The Ancient Myths about Athena

From Thomas Bulfinch's Mythology

Athena at the Carnegie Museum
Athena at the Carnegie Museum. CC Flickr User Sabbath Photography

In his mythology (The Age of Fable: Vols. I & II: Stories of Gods and Heroes. 1913), Thomas Bulfinch uses the Roman name Minerva for the Greek goddess Athena.

Chapters from Bulfinch that Feature Athena:

  • Chapter 14
    Arachne and the Weaving Contest With Athena
    The beginning of this chapter details Athena's skills, her special connection with Athens, and her birth from the head of her father Zeus. The chapter goes on to describe a contest between a mortal woman, Arachne, and Athena. It follows with another challenge made by a mortal against a goddess, but the goddess is not Athena.
  • Chapter 15
    Medusa
    Bulfinch has already identified Athena in the previous chapter, so in this one, Athena is introduced as the goddess challenged by Medusa to a beauty contest. Regardless of who was more beautiful, Athena had to punish Medusa, which she did by turning her into a monster. Then, when the hero Perseus goes off to slay the monster, Athena comes to his assistance by lending him her shield -- the one he uses as a mirror so he can decapitate without being turned to stone
  • Chapter 30
    Odysseus and Athena
    In this chapter, Bulfinch is describing the adventures of Odysseus. Odysseus has returned to Ithaca but doesn't recognize it until Athena in disguise tells him where he is. The chapter describes Odysseus' return to his home where he finds and eventually slays the suitors who have been harassing his wife.
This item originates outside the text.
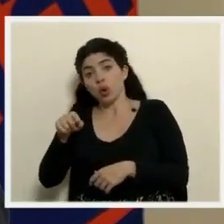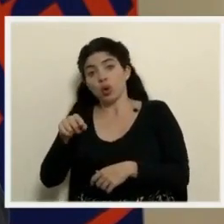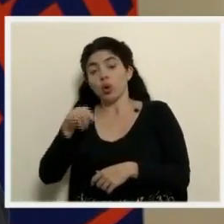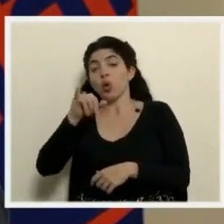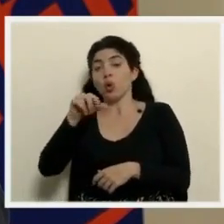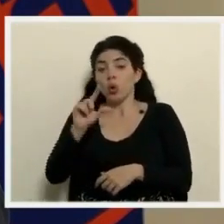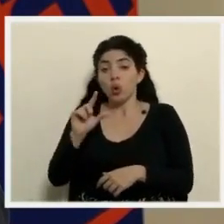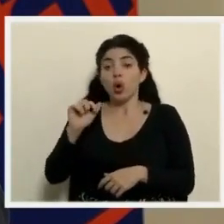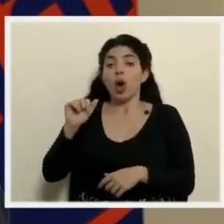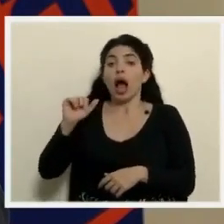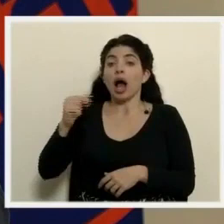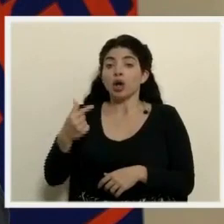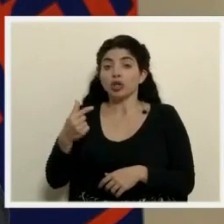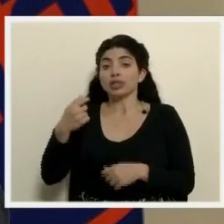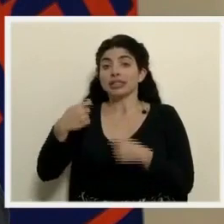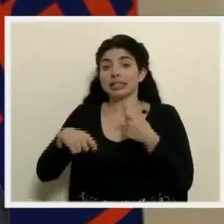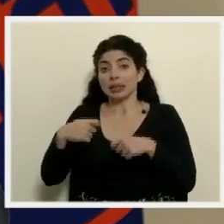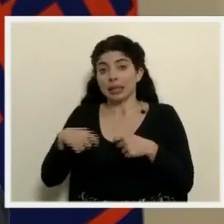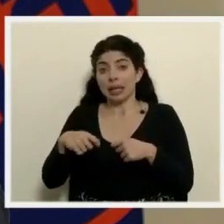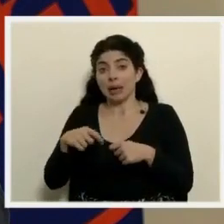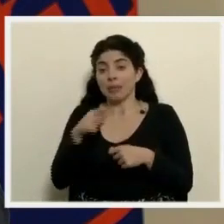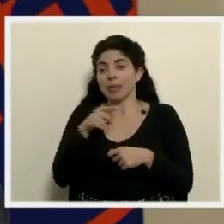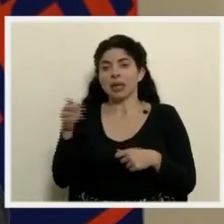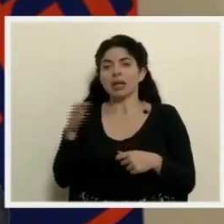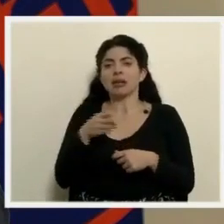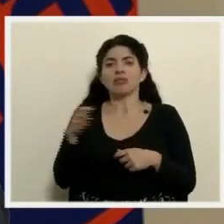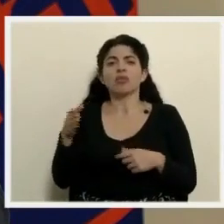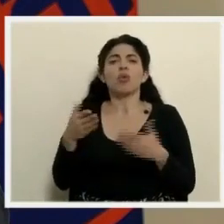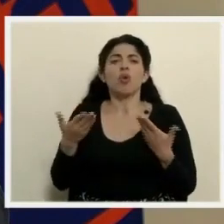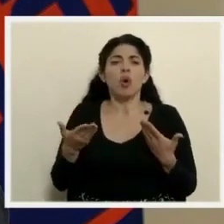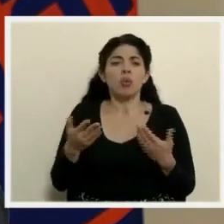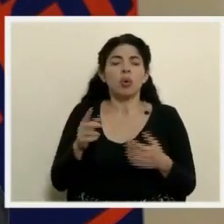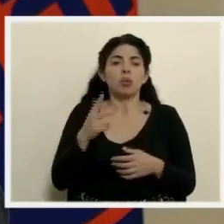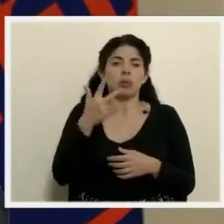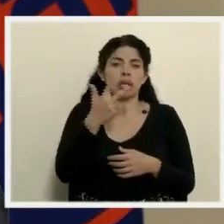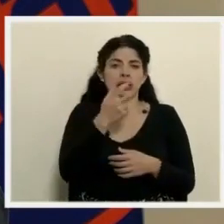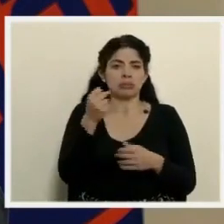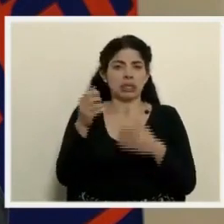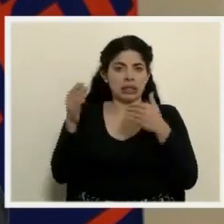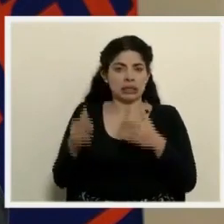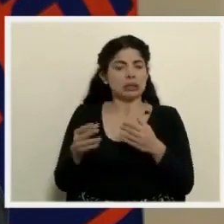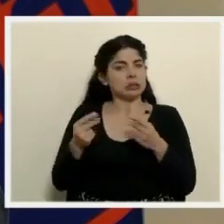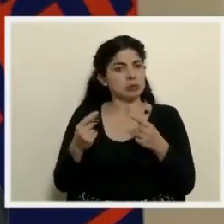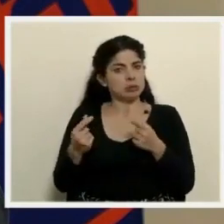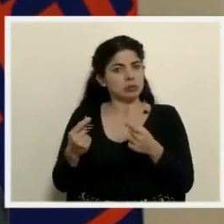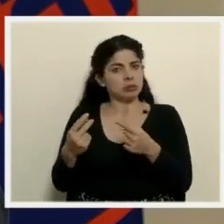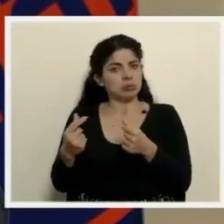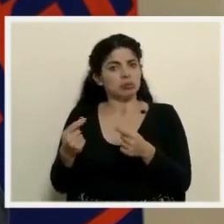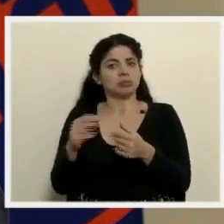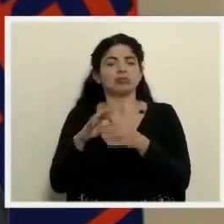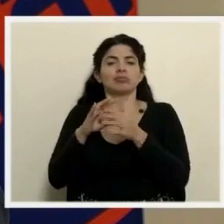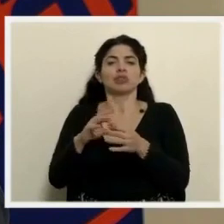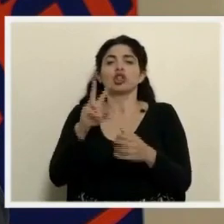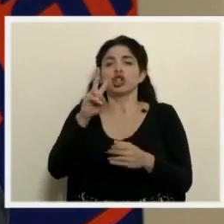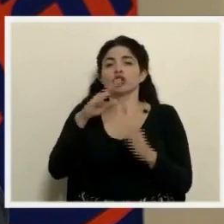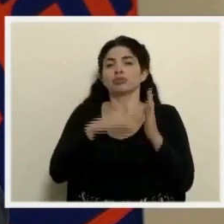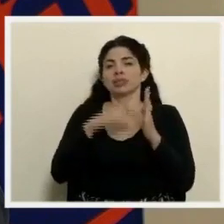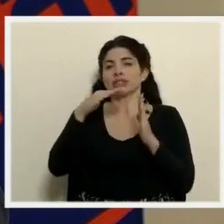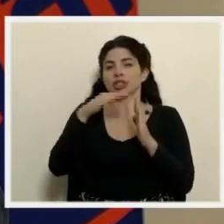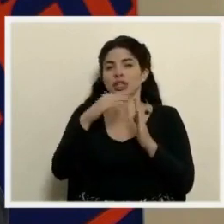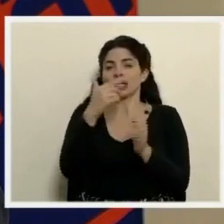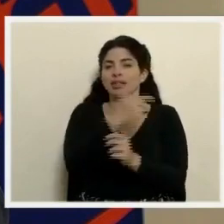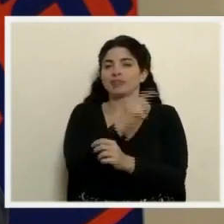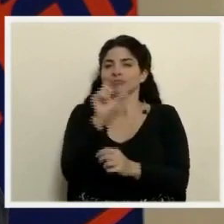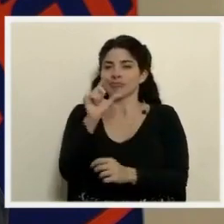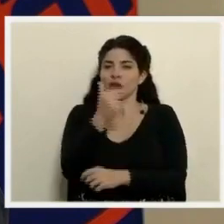julio, agosto y septiembre tendríamos también un trimestre de aceleración correspondiente a los dos millones de dosis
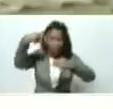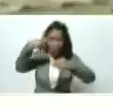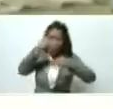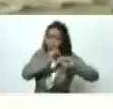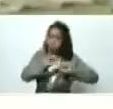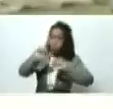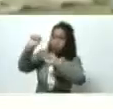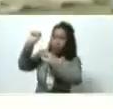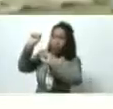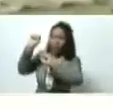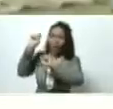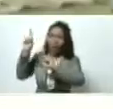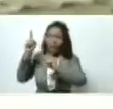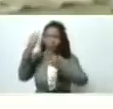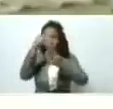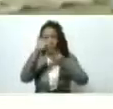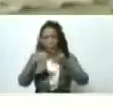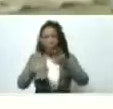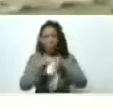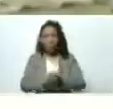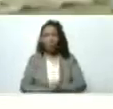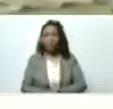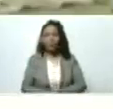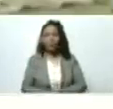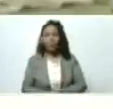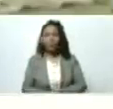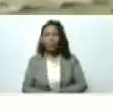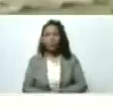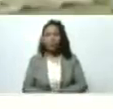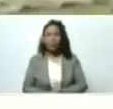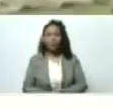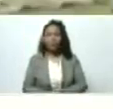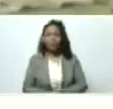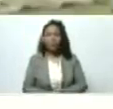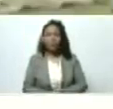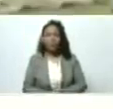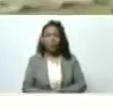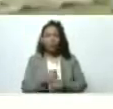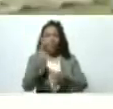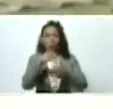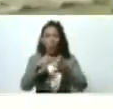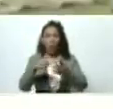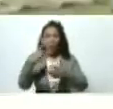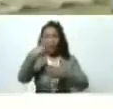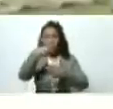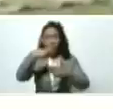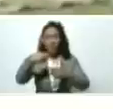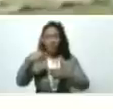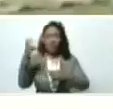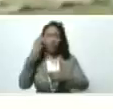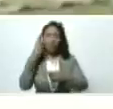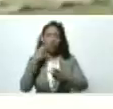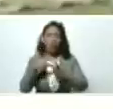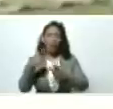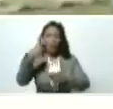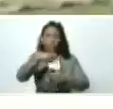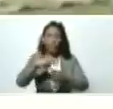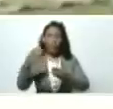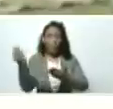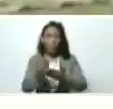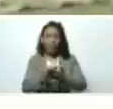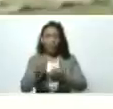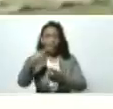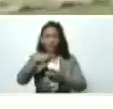Ferti Café Ferti NP Ferti Palma Ferti Uria Ferti Cacao Ferti Plátano Ferti Más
Elsewhere in Bulfinch, Athena plays minor roles:

  • Chapter 16
    Athena invents thunderbolts and deals with the winged horse Pegasus.
  • Chapter 20
    Theseus blames Athena for abandoning Ariadne and sets up the Panathenaea to honor her.
  • Chapter 2
    Here Athena helps Prometheus steal fire to give to mankind.
  • Chapter 19
    Athena and Hermes accompany Hercules to the Underworld.
  • Chapter 7
    In this chapter, Bulfinch invents a conversation between Aphrodite and her son in which she names Athena as one who defies her.